What the exercise asks. Rewrite every line of the data below as a numbered list, skipping any blank lines. Leave the pictures out of your list.

Data to use.
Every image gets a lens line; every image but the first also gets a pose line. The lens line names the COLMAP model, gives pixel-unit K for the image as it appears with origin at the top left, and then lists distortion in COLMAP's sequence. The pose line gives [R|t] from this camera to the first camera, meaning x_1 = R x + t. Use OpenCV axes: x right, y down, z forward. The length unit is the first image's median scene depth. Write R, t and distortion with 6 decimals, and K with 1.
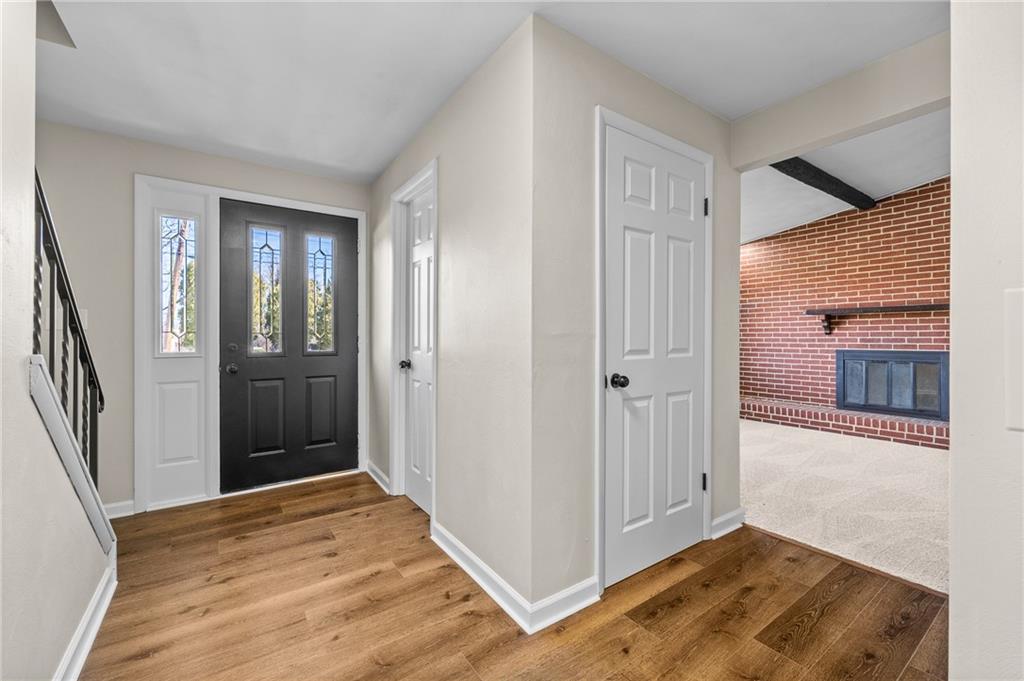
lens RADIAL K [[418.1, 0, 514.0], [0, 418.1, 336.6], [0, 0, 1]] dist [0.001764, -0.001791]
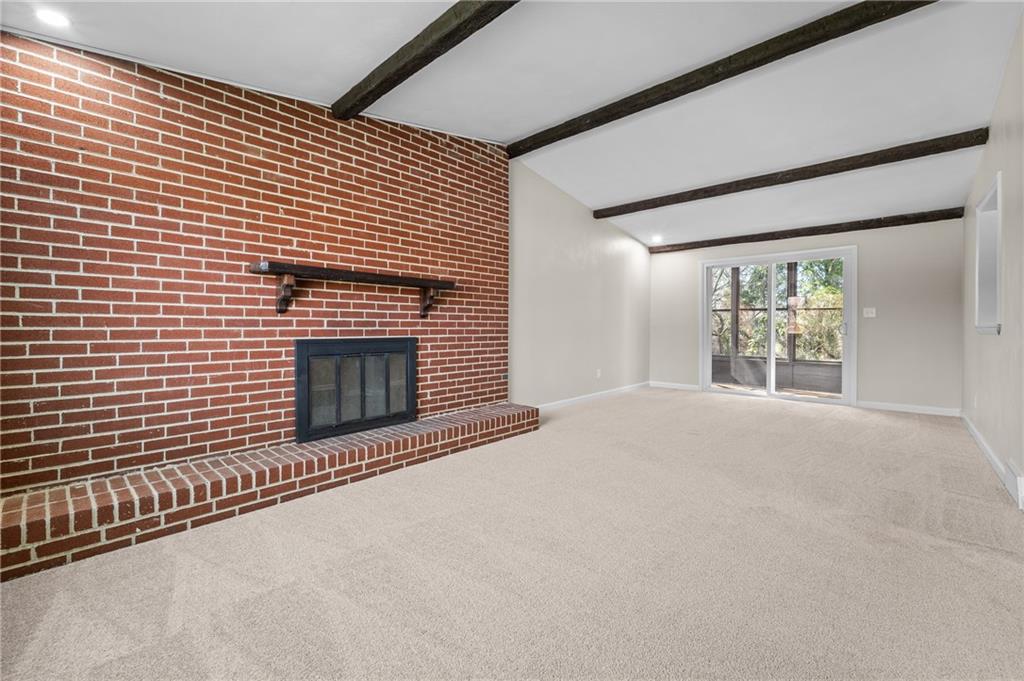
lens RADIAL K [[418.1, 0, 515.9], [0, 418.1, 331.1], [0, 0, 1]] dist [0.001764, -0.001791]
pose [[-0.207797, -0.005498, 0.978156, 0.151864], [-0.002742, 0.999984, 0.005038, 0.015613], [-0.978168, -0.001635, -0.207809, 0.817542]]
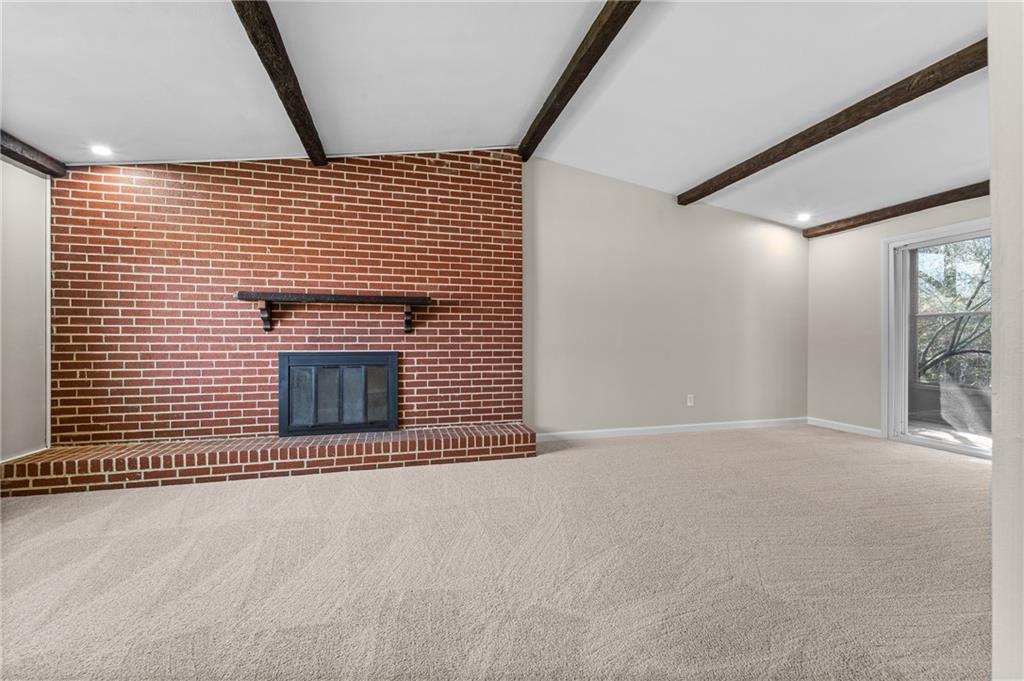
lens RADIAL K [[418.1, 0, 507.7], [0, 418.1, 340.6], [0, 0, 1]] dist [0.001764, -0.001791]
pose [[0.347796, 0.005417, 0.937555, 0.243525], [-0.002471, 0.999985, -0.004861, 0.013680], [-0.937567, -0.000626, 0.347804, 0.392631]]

Task result.
1. Every image gets a lens line; every image but the first also gets a pose line. The lens line names the COLMAP model, gives pixel-unit K for the image as it appears with origin at the top left, and then lists distortion in COLMAP's sequence. The pose line gives [R|t] from this camera to the first camera, meaning x_1 = R x + t. Use OpenCV axes: x right, y down, z forward. The length unit is the first image's median scene depth. Write R, t and distortion with 6 decimals, and K with 1.
2. lens RADIAL K [[418.1, 0, 514.0], [0, 418.1, 336.6], [0, 0, 1]] dist [0.001764, -0.001791]
3. lens RADIAL K [[418.1, 0, 515.9], [0, 418.1, 331.1], [0, 0, 1]] dist [0.001764, -0.001791]
4. pose [[-0.207797, -0.005498, 0.978156, 0.151864], [-0.002742, 0.999984, 0.005038, 0.015613], [-0.978168, -0.001635, -0.207809, 0.817542]]
5. lens RADIAL K [[418.1, 0, 507.7], [0, 418.1, 340.6], [0, 0, 1]] dist [0.001764, -0.001791]
6. pose [[0.347796, 0.005417, 0.937555, 0.243525], [-0.002471, 0.999985, -0.004861, 0.013680], [-0.937567, -0.000626, 0.347804, 0.392631]]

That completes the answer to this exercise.